From: HARNAD Stevan (harnad@coglit.ecs.soton.ac.uk)
Date: Mon Mar 19 2001 - 12:18:05 GMT
On Thu, 1 Mar 2001 wrote:
> > LOVELACE+ MENABREA:
> > It is desirable to guard against the possibility of exaggerated ideas
> > that might arise as to the powers of the Analytical Engine. In
> > considering any new subject, there is frequently a tendency, first, to
> > overrate what we find to be already interesting or remarkable; and,
> > secondly, by a sort of natural reaction, to undervalue the true state
> > of the case, when we do discover that our notions have surpassed
> > those that were really tenable.
>
> Hindle:
> Menabrea proclaimed a warning
> here in 1842. He most probably anticipated the hype that was going to be
> associated with computation i.e. that it alone would lead to the
> production of machines with human level intelligence. Now that it looks
> unlikely that the [hypothesis] of computation reproducing human intelligence
> looks to be false, then it may now be time to take heed to the second part
> of the paragraph. We perhaps now hold a too low opinion of the power of
> computation.
Got a little lost in the negations in your "Now that" sentence: Are you
saying computationalism (i.e., the hypothesis that cognition =
computation) is likely or unlikely to be false? But you are right, that
even if it were false that ALL of cognition is just computation, it
would still be possible, indeed likely, that SOME of cognition is
computation, and also that computation might still help us understand
and model the rest (i.e., the noncomputational part). This is just the
Church/Turing Thesis (or "Weak AI").
> > LOVELACE+ MENABREA:
> > The bounds of arithmetic were however outstepped the moment the idea
> > of applying the cards had occurred; and the Analytical Engine does not
> > occupy common ground with mere "calculating machines." It holds a
> > position wholly its own; and the considerations it suggests are most
> > interesting in their nature. In enabling mechanism to combine together
> > general symbols in successions of unlimited variety and extent, an
> > uniting link is established between the operations of matter and the
> > abstract mental processes of the most abstract branch of mathematical science.
> > A new, a vast, and a powerful language is developed for the future use
> > of analysis, in which to wield its truths so that these may become of
> > more speedy and accurate practical application for the purposes of
> > mankind than the means hitherto in our possession have rendered
> > possible. Thus not only the mental and the material, but also the
> > theoretical and the practical in the mathematical world are brought into
> > more intimate and effective connection with each other. We are not aware
> > of its being on record that anything partaking in the nature of what is
> > so well designated the Analytical Engine has been hitherto proposed, or
> > even thought of, as a practical possibility, any more than the idea of a
> > thinking or of a reasoning machine.
>
> Hindle:
> In the above Paragraph I believe that Menabrea has captured the key point
> between the difference between mathematical calculation and
> computation.

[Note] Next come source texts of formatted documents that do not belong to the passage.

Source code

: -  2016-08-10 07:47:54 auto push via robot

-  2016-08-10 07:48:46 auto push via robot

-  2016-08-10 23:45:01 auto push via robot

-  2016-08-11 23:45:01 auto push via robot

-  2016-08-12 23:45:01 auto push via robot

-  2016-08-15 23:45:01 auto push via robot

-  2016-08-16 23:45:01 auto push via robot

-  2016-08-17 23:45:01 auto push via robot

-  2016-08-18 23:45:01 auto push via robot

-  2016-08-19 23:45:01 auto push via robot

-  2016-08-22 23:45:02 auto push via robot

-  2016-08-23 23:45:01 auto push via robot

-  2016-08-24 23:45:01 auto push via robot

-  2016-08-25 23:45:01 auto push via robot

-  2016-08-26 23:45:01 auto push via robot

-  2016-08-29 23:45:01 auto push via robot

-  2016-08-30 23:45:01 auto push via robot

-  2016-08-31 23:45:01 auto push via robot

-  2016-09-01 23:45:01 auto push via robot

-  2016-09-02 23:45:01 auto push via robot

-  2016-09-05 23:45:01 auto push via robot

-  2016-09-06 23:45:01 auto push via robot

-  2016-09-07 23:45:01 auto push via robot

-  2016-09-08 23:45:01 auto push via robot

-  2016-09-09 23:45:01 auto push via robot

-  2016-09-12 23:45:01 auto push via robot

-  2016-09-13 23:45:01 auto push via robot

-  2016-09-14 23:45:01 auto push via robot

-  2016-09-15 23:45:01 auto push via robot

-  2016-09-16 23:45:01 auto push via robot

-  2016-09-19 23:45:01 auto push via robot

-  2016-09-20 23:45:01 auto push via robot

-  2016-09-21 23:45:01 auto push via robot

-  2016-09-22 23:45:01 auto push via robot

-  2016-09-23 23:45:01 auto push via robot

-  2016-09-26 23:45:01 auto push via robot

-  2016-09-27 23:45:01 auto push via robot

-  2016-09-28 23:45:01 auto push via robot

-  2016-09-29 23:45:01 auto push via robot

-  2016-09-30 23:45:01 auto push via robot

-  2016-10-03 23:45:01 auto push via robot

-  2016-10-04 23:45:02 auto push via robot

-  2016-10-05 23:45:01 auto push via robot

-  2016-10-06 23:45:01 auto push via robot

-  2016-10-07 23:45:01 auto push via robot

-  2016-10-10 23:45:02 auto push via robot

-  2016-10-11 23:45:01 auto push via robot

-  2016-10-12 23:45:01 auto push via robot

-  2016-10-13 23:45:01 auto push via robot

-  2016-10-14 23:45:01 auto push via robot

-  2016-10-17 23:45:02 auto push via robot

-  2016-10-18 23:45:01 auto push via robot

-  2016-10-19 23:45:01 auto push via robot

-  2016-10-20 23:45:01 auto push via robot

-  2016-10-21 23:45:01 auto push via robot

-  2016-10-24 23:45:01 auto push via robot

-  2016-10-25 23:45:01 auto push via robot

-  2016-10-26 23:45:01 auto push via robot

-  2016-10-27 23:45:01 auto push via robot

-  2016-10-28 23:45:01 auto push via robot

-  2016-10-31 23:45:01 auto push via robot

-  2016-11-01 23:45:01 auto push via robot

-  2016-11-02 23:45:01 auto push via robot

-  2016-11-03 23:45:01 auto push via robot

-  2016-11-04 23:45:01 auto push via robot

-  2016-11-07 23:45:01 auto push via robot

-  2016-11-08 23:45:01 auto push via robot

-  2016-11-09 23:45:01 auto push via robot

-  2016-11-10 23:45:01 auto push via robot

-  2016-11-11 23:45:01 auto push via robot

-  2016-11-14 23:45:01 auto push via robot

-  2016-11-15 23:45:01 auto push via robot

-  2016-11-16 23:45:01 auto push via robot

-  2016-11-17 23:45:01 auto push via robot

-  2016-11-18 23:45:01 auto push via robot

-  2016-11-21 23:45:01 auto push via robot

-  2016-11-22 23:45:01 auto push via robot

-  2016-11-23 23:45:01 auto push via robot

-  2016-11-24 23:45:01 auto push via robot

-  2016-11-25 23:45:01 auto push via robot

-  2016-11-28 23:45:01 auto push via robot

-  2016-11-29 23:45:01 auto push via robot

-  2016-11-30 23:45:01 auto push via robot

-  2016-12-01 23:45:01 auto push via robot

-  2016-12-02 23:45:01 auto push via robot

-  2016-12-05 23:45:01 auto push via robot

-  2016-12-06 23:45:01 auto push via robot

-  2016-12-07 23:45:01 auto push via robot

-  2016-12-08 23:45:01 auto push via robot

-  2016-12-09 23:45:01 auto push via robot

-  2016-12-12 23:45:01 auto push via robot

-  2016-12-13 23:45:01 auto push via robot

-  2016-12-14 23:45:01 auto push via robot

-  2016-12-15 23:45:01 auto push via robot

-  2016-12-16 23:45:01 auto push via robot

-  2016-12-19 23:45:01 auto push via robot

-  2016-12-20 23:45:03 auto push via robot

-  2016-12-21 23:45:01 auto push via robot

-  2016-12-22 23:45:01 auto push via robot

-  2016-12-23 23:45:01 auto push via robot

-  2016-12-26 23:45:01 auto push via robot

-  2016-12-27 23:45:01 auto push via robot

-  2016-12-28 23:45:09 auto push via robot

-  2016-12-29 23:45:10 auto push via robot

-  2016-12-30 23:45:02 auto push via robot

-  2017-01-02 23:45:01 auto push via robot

He has identified that the meaning inferred in the order of
> the operations is what makes the Analytical Engine so powerful. The
> intelligence is the generating of the order of the operations, not in the
> operations or the order of operations themselves. Unfortunately the
> ordering of the operations or programming has to be done by a Human and so
> the machine itself is not intelligent. Menabrea does then seem to suggest
> the possibility of a thinking machine being made from an expanded
> Analytical Engine. By thinking machine I take him to mean an intelligent
> machine. This is where I think he makes a mistake, he suggests that an
> intelligent machine could be make from computation alone.
But in all this, it is not clear (apart from Granny-worries) why
computation CAN do it all, or, if not, why it CANNOT. Again, intuitions
are being floated about what is and is not intelligent, and what
computation can and cannot do. Can we do better?
> Hindle:
> In my
> opinion, his flawed reasoning [went] something like this; he thought that
> since intelligence was present in the programming, or ordering, of the
> operations then if he could build a machine which was capable of ordering
> the operations it would be intelligent or a thinking machine. What I think
> he failed to grasp was that if he built a machine capable of ordering the
> operations then the intelligence would be in the ordering of the
> operations of that particular machine. This is closely related to the
> frame problem, only instead of the meaning of objects being in question,
> the problem lies with the meaning of the ordering of operations.
I think I might understand what you are saying here, but Kid-Sib does
not. Could you expand on this? What I think you said is that there is an
element of interpreration that goes beyond the mechanical operations in
both these cases, and that, as in the Frame Problem, there always will
be. If that is so, please explain in some more detail why.